▶ Dataset items:
------------------------------------
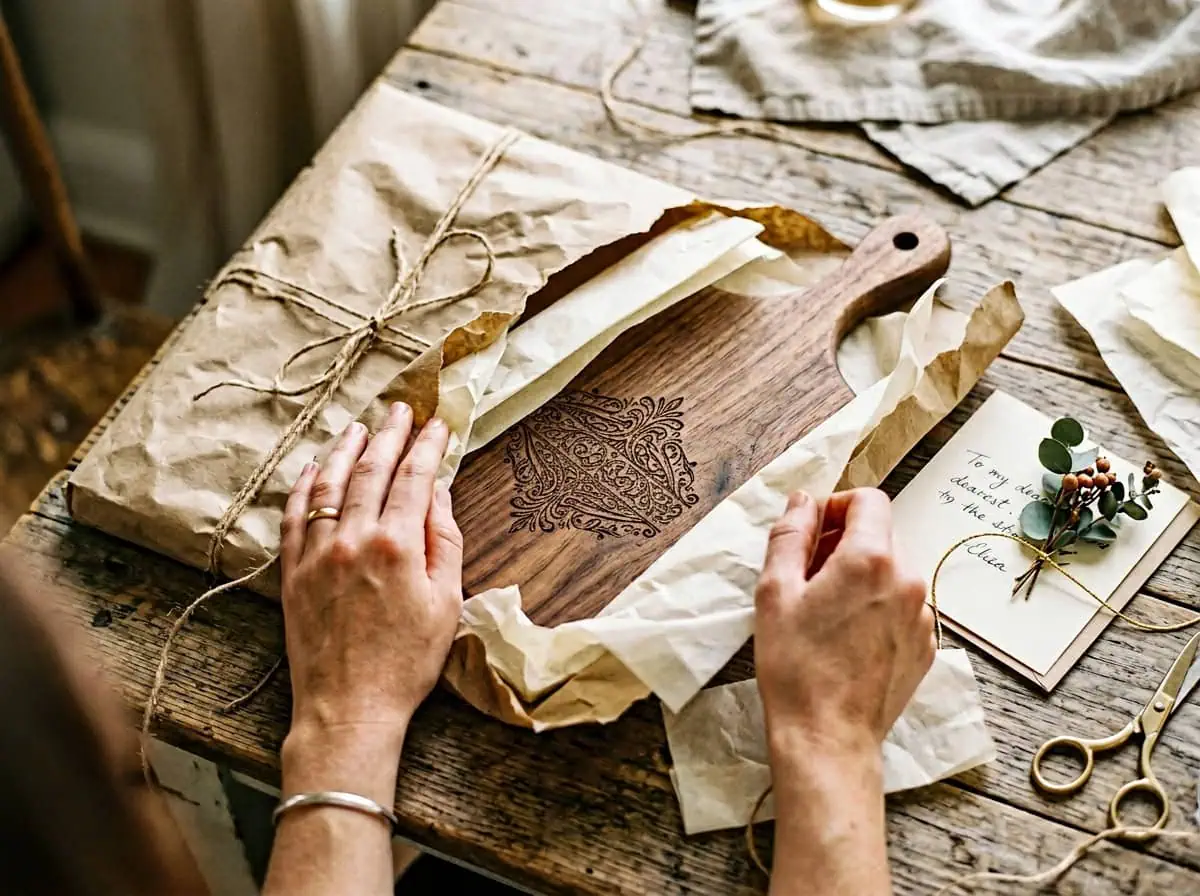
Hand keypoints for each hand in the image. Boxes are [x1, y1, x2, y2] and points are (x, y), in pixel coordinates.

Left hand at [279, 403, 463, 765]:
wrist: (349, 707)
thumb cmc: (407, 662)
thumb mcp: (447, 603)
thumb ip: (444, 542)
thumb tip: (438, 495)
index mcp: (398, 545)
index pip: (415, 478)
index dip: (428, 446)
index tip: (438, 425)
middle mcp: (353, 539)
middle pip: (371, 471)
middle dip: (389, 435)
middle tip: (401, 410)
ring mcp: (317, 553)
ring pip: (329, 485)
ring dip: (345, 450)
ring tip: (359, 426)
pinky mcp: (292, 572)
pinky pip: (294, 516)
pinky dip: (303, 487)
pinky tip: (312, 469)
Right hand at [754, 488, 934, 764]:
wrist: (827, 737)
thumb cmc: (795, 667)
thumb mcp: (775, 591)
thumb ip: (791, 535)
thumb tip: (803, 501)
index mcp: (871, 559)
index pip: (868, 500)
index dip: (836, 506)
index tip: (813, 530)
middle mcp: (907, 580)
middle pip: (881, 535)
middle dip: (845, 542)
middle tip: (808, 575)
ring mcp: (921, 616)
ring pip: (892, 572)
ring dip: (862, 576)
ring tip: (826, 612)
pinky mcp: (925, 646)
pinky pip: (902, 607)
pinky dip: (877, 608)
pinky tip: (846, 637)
------------------------------------
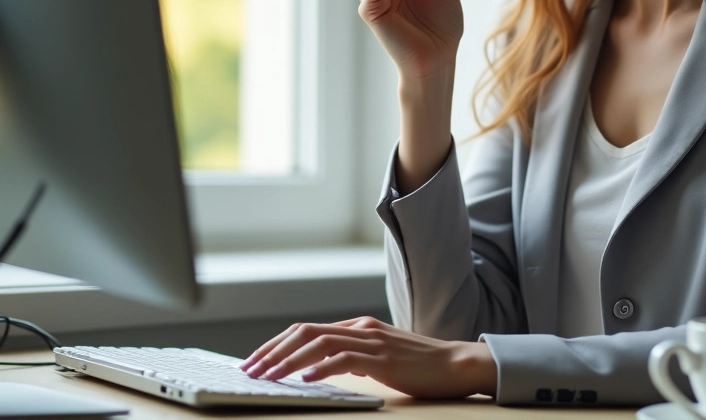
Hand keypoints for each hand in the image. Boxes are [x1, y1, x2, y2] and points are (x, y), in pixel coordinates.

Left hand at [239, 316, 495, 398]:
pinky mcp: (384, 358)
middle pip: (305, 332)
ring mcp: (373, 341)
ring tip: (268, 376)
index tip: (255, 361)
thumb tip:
------------------------------------
▶ Problem details: Within the data above, count the lines that contain the string "thumb"; the reply is the number alone.

▶ Answer box: 9